(The input)

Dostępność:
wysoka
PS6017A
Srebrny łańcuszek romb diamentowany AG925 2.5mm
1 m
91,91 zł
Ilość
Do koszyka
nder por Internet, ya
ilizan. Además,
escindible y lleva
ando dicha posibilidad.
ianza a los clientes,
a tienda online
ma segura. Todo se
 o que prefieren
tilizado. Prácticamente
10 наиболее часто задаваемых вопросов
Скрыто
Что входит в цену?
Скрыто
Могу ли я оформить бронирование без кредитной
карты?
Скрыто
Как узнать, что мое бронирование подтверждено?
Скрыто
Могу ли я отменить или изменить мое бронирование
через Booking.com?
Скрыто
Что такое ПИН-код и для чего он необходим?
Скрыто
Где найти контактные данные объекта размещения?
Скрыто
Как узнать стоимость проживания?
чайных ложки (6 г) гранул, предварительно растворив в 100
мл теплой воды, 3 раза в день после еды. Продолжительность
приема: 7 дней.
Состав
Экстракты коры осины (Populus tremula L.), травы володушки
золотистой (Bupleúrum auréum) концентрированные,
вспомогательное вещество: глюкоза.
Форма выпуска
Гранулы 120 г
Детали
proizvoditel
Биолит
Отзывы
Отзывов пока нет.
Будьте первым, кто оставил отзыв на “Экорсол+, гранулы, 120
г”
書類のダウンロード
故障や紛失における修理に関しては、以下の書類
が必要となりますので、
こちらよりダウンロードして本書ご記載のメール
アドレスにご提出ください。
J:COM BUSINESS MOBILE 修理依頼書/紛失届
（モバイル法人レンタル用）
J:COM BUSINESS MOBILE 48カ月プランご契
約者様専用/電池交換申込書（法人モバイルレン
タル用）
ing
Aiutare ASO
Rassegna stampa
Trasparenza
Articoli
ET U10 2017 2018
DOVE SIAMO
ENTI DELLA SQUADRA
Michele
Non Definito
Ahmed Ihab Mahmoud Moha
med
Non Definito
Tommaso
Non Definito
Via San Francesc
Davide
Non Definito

(End The input)

→ Your assignment:
Write out every one of these rows line by line, keeping each character as it appears.

→ Written response:
Dostępność:
wysoka
PS6017A
Srebrny łańcuszek romb diamentowany AG925 2.5mm
1 m
91,91 zł
Ilość
Do koszyka
nder por Internet, ya
ilizan. Además,
escindible y lleva
ando dicha posibilidad.
ianza a los clientes,
a tienda online
ma segura. Todo se
 o que prefieren
tilizado. Prácticamente
10 наиболее часто задаваемых вопросов
Скрыто
Что входит в цену?
Скрыто
Могу ли я оформить бронирование без кредитной
карты?
Скрыто
Как узнать, что мое бронирование подтверждено?
Скрыто
Могу ли я отменить или изменить мое бронирование
через Booking.com?
Скрыто
Что такое ПИН-код и для чего он необходим?
Скрыто
Где найти контактные данные объекта размещения?
Скрыто
Как узнать стоимость проживания?
чайных ложки (6 г) гранул, предварительно растворив в 100
мл теплой воды, 3 раза в день после еды. Продолжительность
приема: 7 дней.
Состав
Экстракты коры осины (Populus tremula L.), травы володушки
золотистой (Bupleúrum auréum) концентрированные,
вспомогательное вещество: глюкоза.
Форма выпуска
Гранулы 120 г
Детали
proizvoditel
Биолит
Отзывы
Отзывов пока нет.
Будьте первым, кто оставил отзыв на “Экорсол+, гранулы, 120
г”
書類のダウンロード
故障や紛失における修理に関しては、以下の書類
が必要となりますので、
こちらよりダウンロードして本書ご記載のメール
アドレスにご提出ください。
J:COM BUSINESS MOBILE 修理依頼書/紛失届
（モバイル法人レンタル用）
J:COM BUSINESS MOBILE 48カ月プランご契
約者様専用/電池交換申込書（法人モバイルレン
タル用）
ing
Aiutare ASO
Rassegna stampa
Trasparenza
Articoli
ET U10 2017 2018
DOVE SIAMO
ENTI DELLA SQUADRA
Michele
Non Definito
Ahmed Ihab Mahmoud Moha
med
Non Definito
Tommaso
Non Definito
Via San Francesc
Davide
Non Definito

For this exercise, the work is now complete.